## [FRAGMENTO PROPORCIONADO]
"""

Años en los que lo dimos todo sin reparar en «el vuelto». Talentos – los suyos muchísimos más que los míos–, esfuerzos, sacrificios de toda índole, costos personales enormes: en nada reparamos cuando a construir aquella república ideal de los tiempos escolares nos entregamos, levantando escuelas y dispensarios, diseñando políticas pensando en el venezolano más postergado y reconstruyendo con nuestras propias manos todo lo devastado por una década de odio.
Llevo a gala decir que bajo su dirección y mando le entregué a Miranda –nuestro estado– los mejores años de mi carrera. Todavía recuerdo aquellas reuniones de gabinete que abría llamándonos a todos a «construir una solución» ante tal o cual desafío.
Porque para Adriana las soluciones no caían del cielo ni surgían «ex nihilo» de la genialidad de nadie, como tampoco estaban escritas en los manuales: había que crearlas al conjuro de la inteligencia y de la pasión por Venezuela, con muy escasos medios y «para mañana a primera hora». Lo mismo nos decía de la «viabilidad» invariablemente invocada por esos típicos planificadores de oficina, a la que teníamos que abrirle brecha nosotros en el terreno mismo balanceando el más sólido argumento técnico con la realidad política más cruda. Así fue durante todos esos años.
Pronto estará de cumpleaños y no habrá para ella, como entonces, la torta de siempre, encargada de prisa en la panadería de la planta baja, ni la Coca Cola a temperatura ambiente compartida en medio del más duro debate presupuestario. No estarán los colegas del gabinete de gobierno mirandino entonando desafinados el «Ay que noche tan preciosa» de Emilio Arvelo y faltarán los abrazos de tanta gente querida, de amigos, de colegas y de tantos buenos venezolanos que le tributaron todo a la lucha por la democracia.

"""

## [INFORMACIÓN]
"""

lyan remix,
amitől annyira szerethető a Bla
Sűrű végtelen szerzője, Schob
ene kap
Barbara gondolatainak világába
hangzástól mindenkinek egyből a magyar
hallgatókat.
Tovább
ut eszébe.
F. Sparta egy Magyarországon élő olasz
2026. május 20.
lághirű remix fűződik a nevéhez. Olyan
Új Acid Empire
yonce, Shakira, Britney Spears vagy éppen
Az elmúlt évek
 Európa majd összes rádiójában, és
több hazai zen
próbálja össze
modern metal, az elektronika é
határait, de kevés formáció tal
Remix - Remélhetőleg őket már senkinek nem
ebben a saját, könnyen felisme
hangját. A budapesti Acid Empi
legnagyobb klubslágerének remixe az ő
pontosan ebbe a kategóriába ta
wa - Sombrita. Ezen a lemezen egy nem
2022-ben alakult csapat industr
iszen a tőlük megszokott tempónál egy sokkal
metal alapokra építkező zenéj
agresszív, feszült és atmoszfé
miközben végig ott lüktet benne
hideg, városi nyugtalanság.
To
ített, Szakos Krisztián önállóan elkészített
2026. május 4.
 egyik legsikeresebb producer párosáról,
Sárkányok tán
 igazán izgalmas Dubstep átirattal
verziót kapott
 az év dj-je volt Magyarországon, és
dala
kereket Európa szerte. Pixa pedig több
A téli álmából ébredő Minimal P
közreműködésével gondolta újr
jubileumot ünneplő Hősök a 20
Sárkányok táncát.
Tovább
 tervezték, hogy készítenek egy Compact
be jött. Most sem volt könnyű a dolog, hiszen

"""

## [INSTRUCCIONES]
A - Repite sin cambios la parte del fragmento sobre Adriana que abre con las palabras «Pronto estará de» y cierra con «por la democracia.».
B - Resume en menos palabras el párrafo del fragmento sobre Adriana que comienza con «Porque para Adriana las soluciones», conservando sus datos principales.
Los ítems provienen de otra fuente distinta.

## [RESULTADOS]
A -
Pronto estará de cumpleaños y no habrá para ella, como entonces, la torta de siempre, encargada de prisa en la panadería de la planta baja, ni la Coca Cola a temperatura ambiente compartida en medio del más duro debate presupuestario. No estarán los colegas del gabinete de gobierno mirandino entonando desafinados el «Ay que noche tan preciosa» de Emilio Arvelo y faltarán los abrazos de tanta gente querida, de amigos, de colegas y de tantos buenos venezolanos que le tributaron todo a la lucha por la democracia.

B - Para Adriana, las soluciones no caían del cielo, no nacían de la genialidad de nadie ni venían en los manuales. Había que crearlas con inteligencia y pasión por Venezuela, con pocos medios y con urgencia. Lo mismo decía de la «viabilidad» que invocaban los planificadores de oficina: había que abrirle brecha en el terreno, equilibrando el argumento técnico con la realidad política. Así fue durante todos esos años.